MENGELOLA ALAM UNTUK KEBERLANGSUNGAN HIDUP

MENGELOLA ALAM UNTUK KEBERLANGSUNGAN HIDUP

 

Ketika orang Israel mulai menetap di tanah Kanaan, mereka mendapati bahwa orang-orang di sana telah mengolah lahan sejak lama, sehingga selanjutnya merekapun kemudian menjadi petani juga. Kebanyakan orang pun juga menggantungkan kehidupannya dari tanah. Di dalam Alkitab pun terdapat refrensi mengenai pertanian.

Bercocok tanam menjadi pekerjaan yang dilakukan oleh Adam dan Hawa ketika berada di taman Eden “untuk mengusahakan dan memelihara taman itu” (Kej. 2:15). Kain pun bercocok tanam, sedangkan Habel menggembalakan kambing domba (Kej. 4:2). Begitupun dengan Nuh yang mula-mula membuat kebun anggur (Kej. 9:20).

Ada beberapa aspek dari hukum Taurat yang mengatur kehidupan pertanian.

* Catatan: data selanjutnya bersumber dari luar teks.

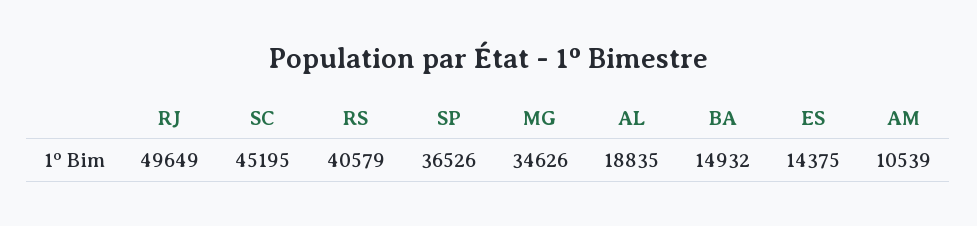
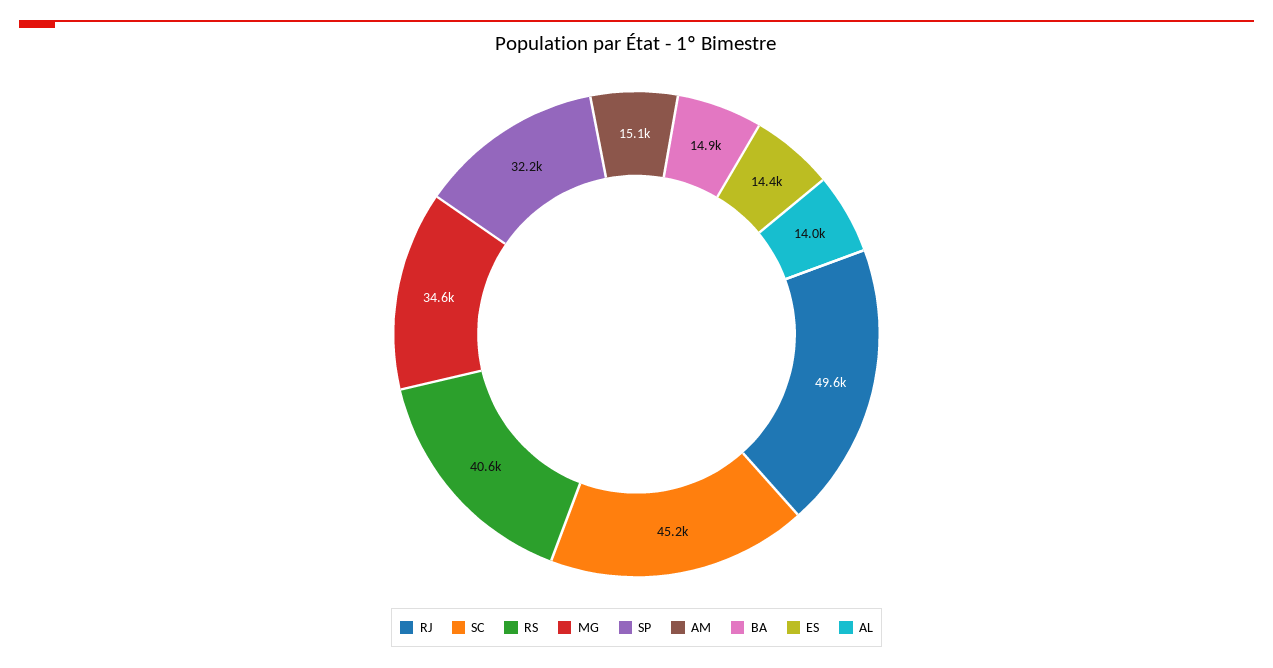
SP: 36526 -> 32200
AL: 18835 -> 14000
AM: 10539 -> 15100

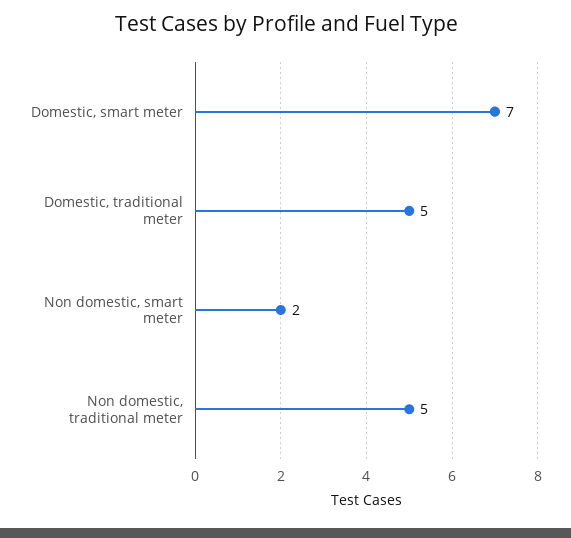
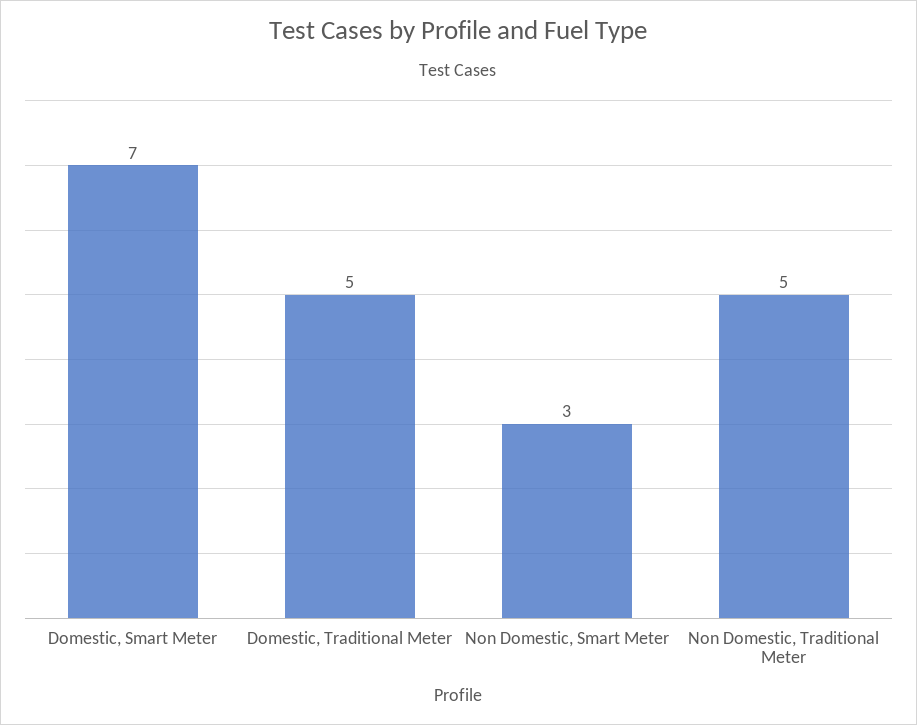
Non domestic, smart meter: 2 -> 3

Sebagai contoh:

  • Kepedulian yang harus ditunjukkan bagi hewan di tempat kerja (Ul. 22:10) atau yang membutuhkan pertolongan (Ul. 22:1-4).
  • Pemilik bertanggung jawab atas tindakan hewan mereka (Kel. 21:28-36).
  • Seorang petani yang membakar lalang bertanggung jawab jika api menyebar dan mengakibatkan tanaman tetangga hancur (Kel. 22:6).
  • Pada saat panen, hasil tanaman harus disisakan di tepi ladang untuk orang miskin (Ul. 24:19-22).
  • Setiap tahun ketujuh (tahun Sabat), tanaman harus dibiarkan kosong (Im. 25:1-7, 18-22), dan setiap tanaman yang tumbuh harus dibiarkan untuk orang miskin dan hewan (Kel. 23:10-11).

Mengenai tahun Sabat, istilah ini mengacu kepada ketentuan yang dibuat mengenai Tanah Perjanjian. Di dalam Imamat 25:2 dinyatakan bahwa tanah harus mendapat perhentian. Sesudah 6 tahun masa tanam, pemeliharaan dan panen, tanah dibiarkan tidak ditanami selama 1 tahun. Makna untuk tidak mengolah tanah pada setiap tahun ke-7, tidak hanya terletak pada prinsip-prinsip kimia pertanahan, tetapi juga pada pernyataan bahwa istirahat pada tahun ke-7 itu adalah sabat peristirahatan, baik untuk tanah maupun untuk Allah. 

Sejalan dengan ini unsur-unsur lain perlu diperhatikan, yaitu bahwa manusia bukanlah satu-satunya pemilik tanah, dan ia tidak memiliki hak milik untuk selama-lamanya, tetapi mempunyainya dalam kepercayaan di bawah Tuhan (Im. 25:23). Prinsip-prinsip ajaran yang mengandung sifat moral dan ajaran praktis ini masih sangat relevan untuk diterapkan di dunia masa kini dengan menyesuaikan konteks yang ada.